During its pre-examination of the ordinance the Planning Commission raised concerns about the indoor cultivation of marijuana, suggesting that could have adverse impacts on neighboring properties in the same way as outdoor cultivation - especially related to vented release of odors and possible criminal activity. Priebe did not support that position. "My comments on the marijuana ordinance dealt with my reluctance to get into a situation where the Town has to inspect and monitor residential ventilation systems," said the Chief, "That is actually a code enforcement issue, not a police issue."
In addition, the Planning Commission expressed concern about the exclusion of criminal penalties as an enforcement option. That option was examined by the Council as well, but the Town Attorney did not recommend that path because other cities that passed such terms have been challenged in court for consistency with the two State laws on medical marijuana. However, Moraga's ordinance does include a provision that allows the Town to recover the cost of enforcing the ordinance, including but not limited to staff time and expenses.
The Council voted unanimously in favor of the ordinance, although Council Member Howard Harpham noted, "It grieves me that we can't protect our children," he said, "with great misgiving I'm going to reluctantly say yes, and I am outraged at the complicity of the medical profession in this issue."

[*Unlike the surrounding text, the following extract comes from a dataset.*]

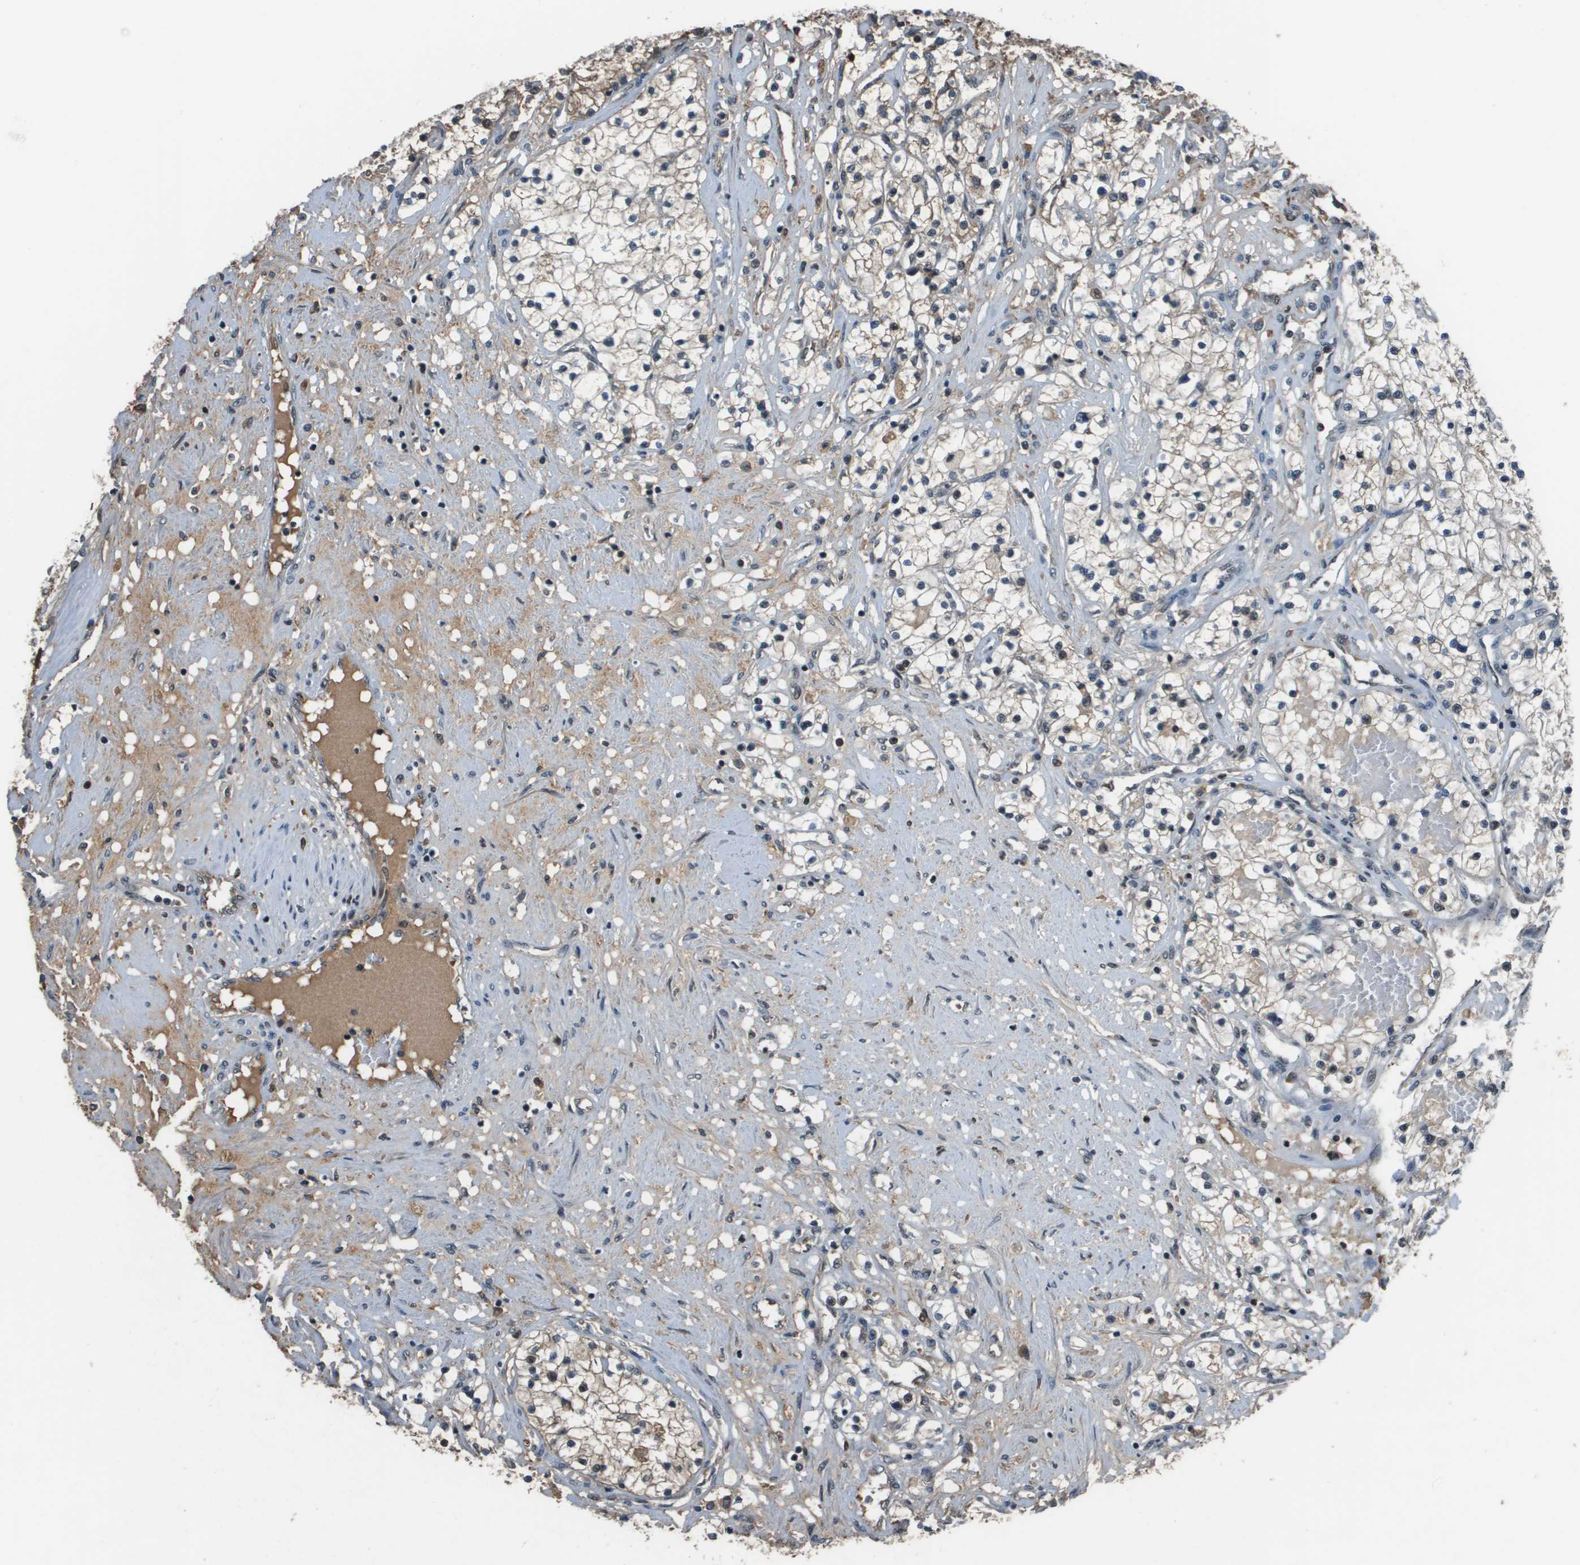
{"staining": {"intensity": "moderate", "quantity": "<25%", "location": "nuclear"}, "tissue": "renal cancer", "cell_type": "Tumor cells", "image_type": "cancer", "snomed": [{"axis": "morphology", "description": "Adenocarcinoma, NOS"}, {"axis": "topography", "description": "Kidney"}], "caption": "High-magnification brightfield microscopy of renal adenocarcinoma stained with DAB (brown) and counterstained with hematoxylin (blue). tumor cells exhibit moderate nuclear staining is seen in approximately<25% of cells.", "gene": "THRAP3", "patient": {"sex": "male", "age": 68}}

Moraga Police on the Cheap
Moraga Police Chief Robert Priebe recently announced that the Moraga Police Department is #1 in Contra Costa County as far as cost per capita is concerned. In Moraga, residents pay $122.61 per person for their police services; the cost is $164 in Clayton, $223 in Orinda and $416 in Kensington, among others. "What people do not get as a result of our budget are specialty items like a K-9 officer, a dedicated traffic officer, or a school resource officer," said the Chief, "Also, because our staffing is minimal, we can't always provide a dedicated detective position. We make our equipment last longer than most agencies and are always aware of costs and looking for efficiencies. We are still providing the services we always have, but cutbacks have required that our management staff, me and the lieutenant, have to do work previously handled by civilians in addition to our regular duties." Priebe believes that the main reason why his department's cost per capita is the lowest in the county is the very low retirement and benefits cost as compared to the other agencies. "That, along with our willingness to share responsibilities and an unorthodox approach to police management allows us to maintain full services at a lower cost," he concluded.